Now, in entering the path there are many roads. To summarize them, they reduce to two types. The first is entrance by principle and the second entrance by practice. Entering by principle means that one awakens to the thesis by means of the teachings, and one deeply believes that all living beings, common and sagely, are identical to the True Nature; that it is merely because of the unreal covering of adventitious dust that the True Nature is not revealed.
Bodhidharma continues, saying that “wall-gazing” or “those who meditate on walls (Red Pine)” come to this realization that we are, none of us, different or separate from each other.

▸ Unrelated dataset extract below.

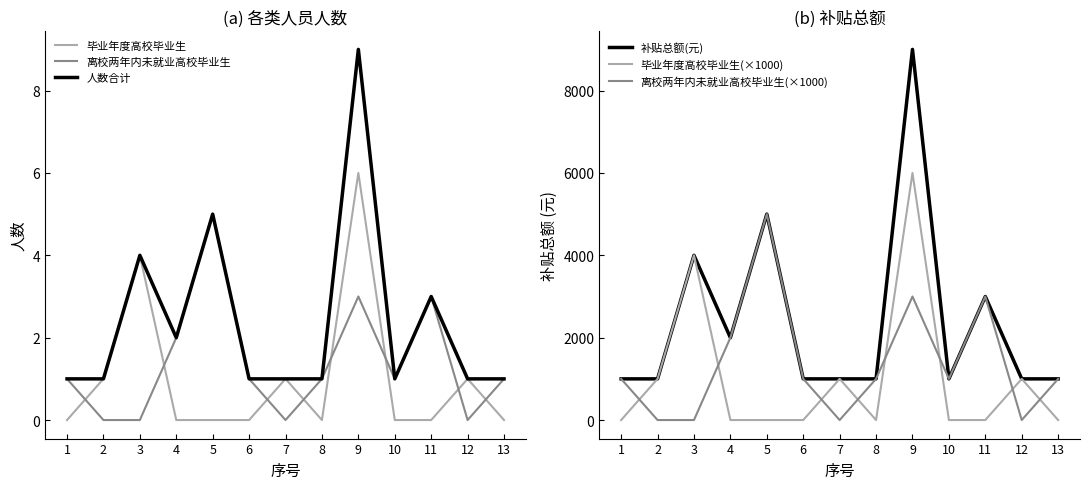

Which series has the widest spread of values?

补贴总额(元)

I’ve read this passage over and over. It makes sense; it doesn’t make sense. I know it but I don’t sense into it. I know it as I sense into it. Over the past few weeks, I’ve sat with the question of my path. What is it? What is its form, its content, its texture, its sound, taste, touch, smell? I am well-enough versed in the zennish jargon to spin some yarn around this questioning. And I’m sufficiently high-functioning in my delusional process to believe it – and skillful enough to draw you into a folie à deux. And then it hit me: it’s all dust.
There’s nothing to resolve. I’m dust. You’re dust. We all fall down!
Earlier last week, I was consulting with a friend whose profession comes in very handy when I need to have tight-lipped conversations about threat assessment and ways to create safety. (Apparently hiring a hunk of a body-guard is not part of the plan!) I mentioned that all this talk about threat and protective strategies ran counter to my principles. As difficult as it may be, I work hard at not launching my strategies from a base of fear. That path of gut-wrenching anxiety, fear, is well-known and not one I care to travel because it’s viral and an accelerant to an already volatile and unpredictable process.
Besides, I understand what’s happening in this dynamic. We respond from our suffering and project its cause on the nearest, closest, most intimate target, I explained. Caught in our delusion, we believe the suffering to be the threat and conflate it with the person we believe is causing that suffering. It’s handy. It’s the adventitious dust that grinds into the eyeballs and has us shaking a fist to the Fates and all beings. If there is any difference between me and the other, it is only in the shape of the dust piles.
And a resolution only needs one of us to know this.